╔══
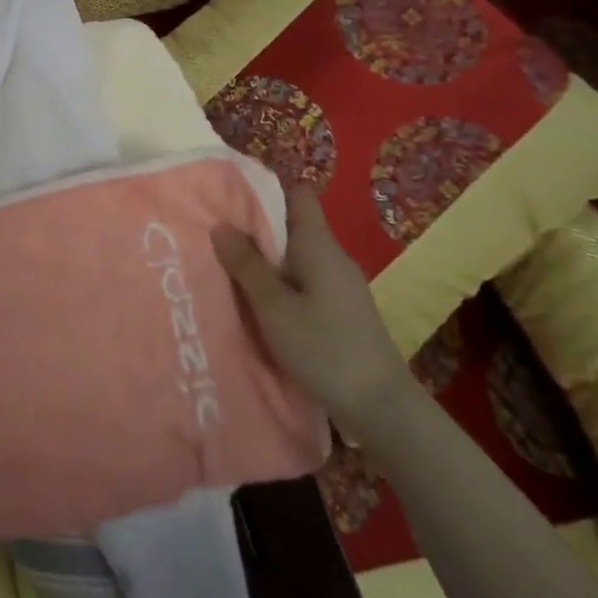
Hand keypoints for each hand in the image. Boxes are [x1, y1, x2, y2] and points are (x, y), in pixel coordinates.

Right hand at [215, 186, 418, 441]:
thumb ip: (247, 265)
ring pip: (296, 259)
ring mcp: (340, 286)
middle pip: (292, 227)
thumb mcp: (273, 306)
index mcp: (318, 245)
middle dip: (256, 231)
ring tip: (227, 272)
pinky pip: (304, 284)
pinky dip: (280, 287)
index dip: (266, 191)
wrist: (381, 406)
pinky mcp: (341, 312)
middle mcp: (332, 258)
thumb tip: (221, 226)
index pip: (298, 195)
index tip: (231, 200)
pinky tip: (257, 306)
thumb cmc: (324, 347)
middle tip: (215, 239)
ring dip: (265, 263)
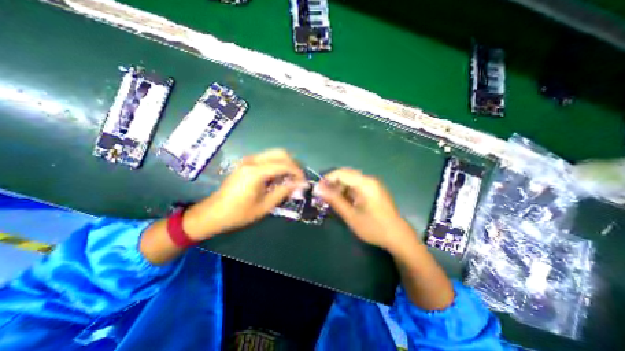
╚══
→ **Your objective**: If a line in the entries contains the word "middle", copy that line out.

→ **Worked solution**:
middle pip: (292, 227)
middle dip: (256, 231)
middle mcp: (332, 258)
middle tip: (215, 239)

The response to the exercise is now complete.